Passage shown:
● ● ● ● ●

A rumpus on deck between a storekeeper of the district and the United States Marshall arose over a feud between two villages which were quarreling about the placing of a United States post office. There was no shooting, though it looked bad for a few minutes, and I realized the far north was a replica of the far west.
On my return to Unalaska, Coast Guard officers and I were invited to a dinner on board the German cruiser and training ship Emden. I had nothing to wear but a hunting coat, whereas the others were in dress uniforms, but the Germans didn’t mind. I greatly enjoyed the Emden’s officers, whom I heard from later, including Captain Foerster, an acquaintance of my son in Seattle.
On board the Unalga I was given the Captain’s cabin, for he was absent on sick leave. Executive Officer Perkins, who acted as skipper, preferred to live in his own quarters. Another guest on the trip to Attu was Jack McCord, whose interests were sheep herding and whaling, two industries which were making experimental progress in the islands. We saw a sheep ranch in the western part of Unalaska Island and learned that a recent landing on Bogoslof had found the conditions much like those I had seen in 1907 when I noted the smoking cone, the millions of murres, the three islands, the connecting beaches, the warm lagoon, and the dozens of sea lions.
At Nikolski on the west end of Umnak Island, a flat land where sedimentary rocks appeared, we had to mine and blow up a schooner recently sunk in the harbor. Going westward, we passed cones in groups or on individual islands, and we met the usual fogs and gales. The officers were interested in Adak Harbor, but our plan to enter it was defeated by storms.
We anchored off Chugul, where two Aleutian men and a boy had been marooned for months by the non-return of the wrecked schooner. A trader had leased the island and left them to collect blue foxes for him. When their supplies gave out, they lived on fish, vegetation, eggs, and sea birds. They had matches left but no ammunition, so they had loaded cartridges by assembling match ends. However, they were sheltered in a sod hut at one side of the grassy volcano, and were living proof that an Aleut cannot starve. They were fat and healthy and had a good load of furs. When we transported them to the village on Attu, the first thing one of these men did was to marry an Attu girl, with the aid of the local priest.

● ● ● ● ●

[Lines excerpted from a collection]

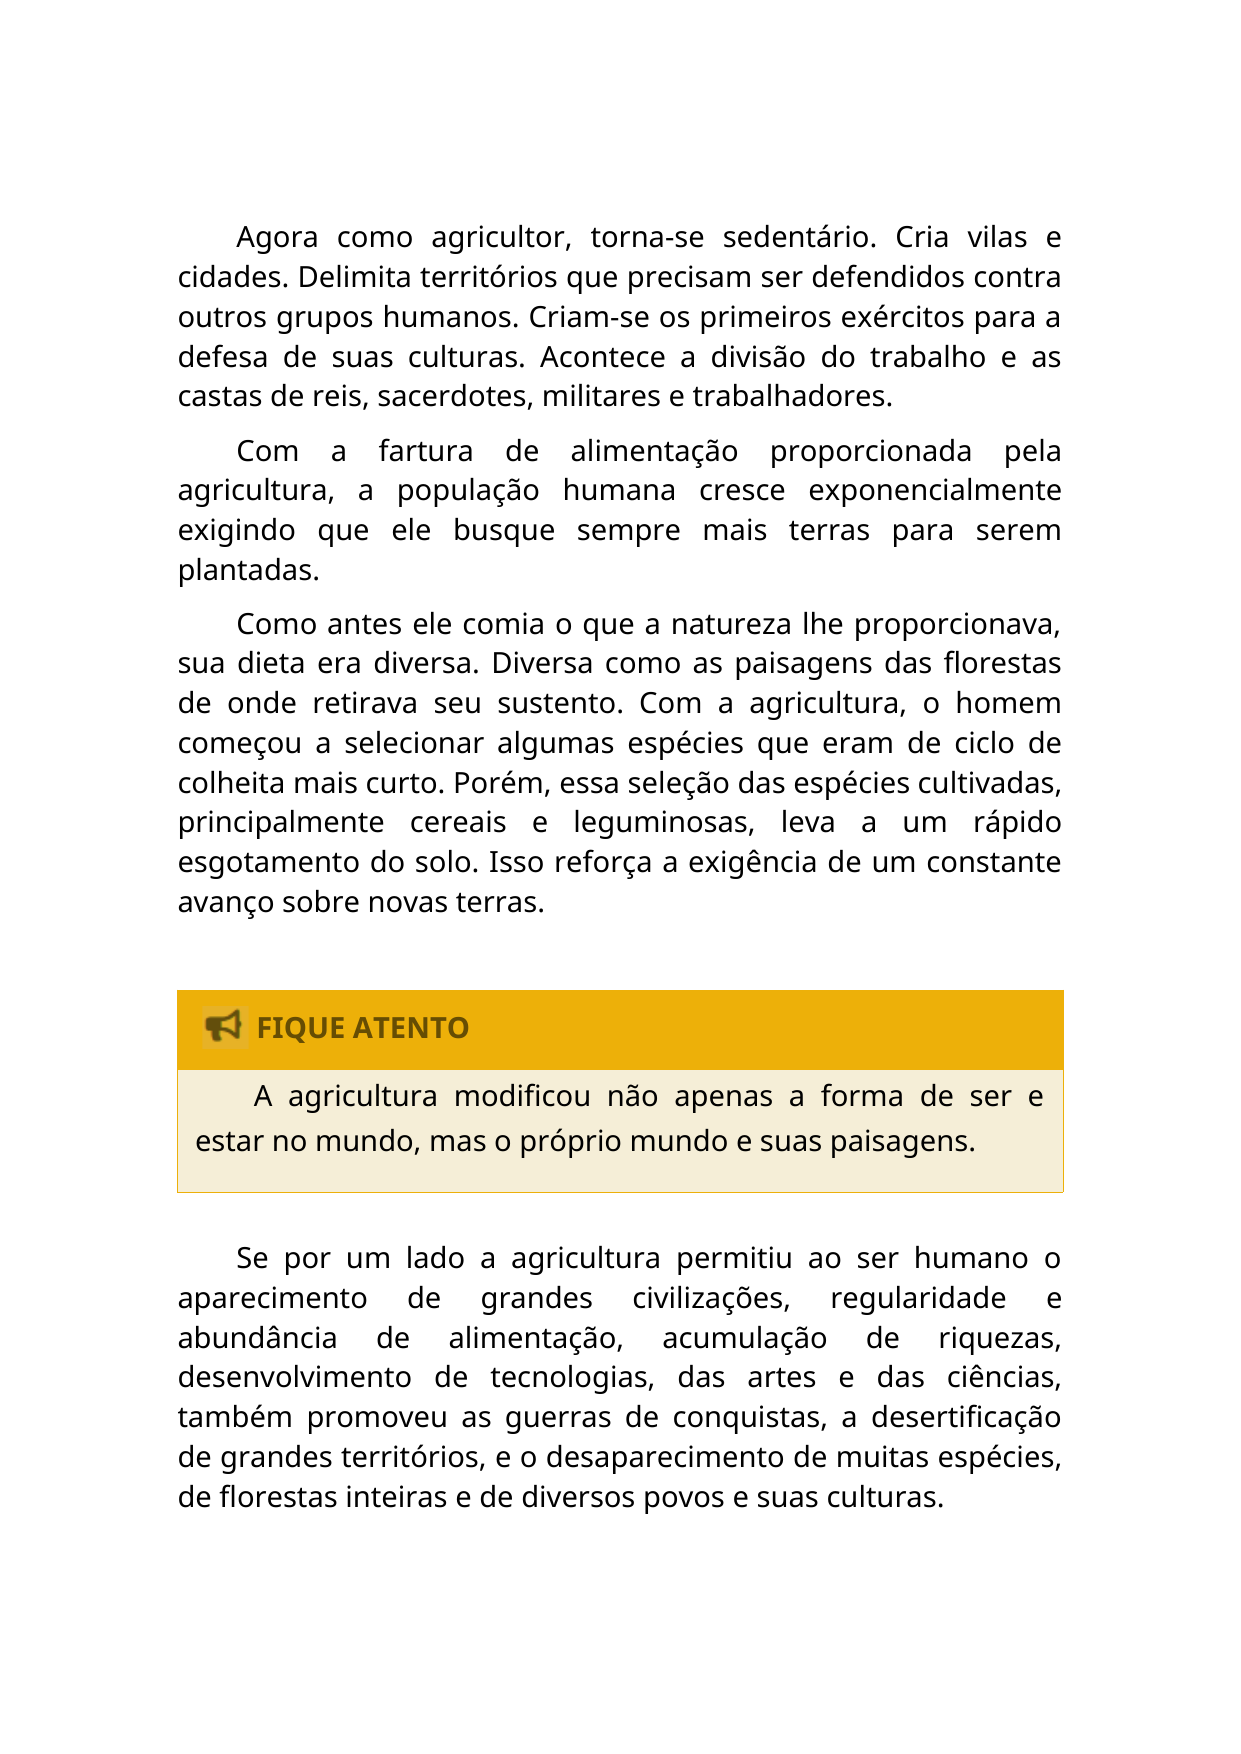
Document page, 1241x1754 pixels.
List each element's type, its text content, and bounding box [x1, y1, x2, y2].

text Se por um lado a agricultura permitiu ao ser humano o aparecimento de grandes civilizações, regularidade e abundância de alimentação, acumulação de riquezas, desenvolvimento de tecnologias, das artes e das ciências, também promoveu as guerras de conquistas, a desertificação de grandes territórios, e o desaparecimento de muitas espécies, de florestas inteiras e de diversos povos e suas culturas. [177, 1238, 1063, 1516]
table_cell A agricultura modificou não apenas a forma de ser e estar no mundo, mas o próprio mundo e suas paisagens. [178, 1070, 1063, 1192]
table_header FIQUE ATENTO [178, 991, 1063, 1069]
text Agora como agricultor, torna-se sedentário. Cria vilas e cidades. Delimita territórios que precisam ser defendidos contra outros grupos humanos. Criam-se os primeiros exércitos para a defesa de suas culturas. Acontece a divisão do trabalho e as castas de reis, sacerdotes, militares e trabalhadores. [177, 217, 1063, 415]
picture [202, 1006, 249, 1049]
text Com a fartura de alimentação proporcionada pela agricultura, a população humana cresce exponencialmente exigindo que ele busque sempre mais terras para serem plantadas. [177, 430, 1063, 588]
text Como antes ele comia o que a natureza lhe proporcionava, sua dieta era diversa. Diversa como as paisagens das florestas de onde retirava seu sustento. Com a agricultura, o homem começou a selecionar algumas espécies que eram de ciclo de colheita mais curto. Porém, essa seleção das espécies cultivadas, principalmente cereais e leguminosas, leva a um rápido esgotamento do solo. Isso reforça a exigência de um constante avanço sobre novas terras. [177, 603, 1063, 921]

● ● ● ● ●

Complete the following:
1. From the Aleutian voyage account, list everything the writer noted on Bogoslof in 1907.
2. Please carry the Aleutian voyage account forward from its last sentence with the next part of the narrative.

Final answers:
1. the smoking cone, the millions of murres, the three islands, the connecting beaches, the warm lagoon, the dozens of sea lions

2.
Chugul was the last of the shapely volcanic cones. Attu geology was different, with old metamorphic and sedimentary rocks and ancient lavas, but without any sign of fresh volcanoes. It is a mountainous island with deep fjords, and we crossed a divide in order to look down on Sarana Bay, made famous by World War II. McCord and I walked out on the peninsula west of the village of Chernofski, and saw snowy ranges beyond the next bay to the west. The Aleutian uplands are covered with luxurious grasses, many flowers, and much mossy swamp; and there are signs of terracing in places, as though made by old elevated beaches. The country is too wet and stormy to be attractive for raising livestock. However, when we landed on Amchitka Island on the south side of the chain, we found it drier with fine grassy uplands. We found also the usual shore cliffs and foxes.
We returned to Unalaska, where I was attracted by the empty hotel building and wharves at Dutch Harbor, deserted by the Alaska Commercial Company after the booming maritime trade of the Cape Nome gold days. I talked to Company officers about using the buildings as a scientific station. An old powder house would be suitable for a seismograph cellar; the wireless station was nearby; and there was water, lumber, and housing for every possible purpose. It was ideal for an Aleutian geophysical station, if financing and collaboration could be had. Later, in Seattle, I addressed the Chamber of Commerce and published in our Bulletin a proposal for an Aleutian Geographical Observatory, but nothing came of it at that time. The Aleutian Islands became a center for landing craft, airfields, and defense forces during World War II, and eventually our men Howard Powers and Austin Jones were employed there.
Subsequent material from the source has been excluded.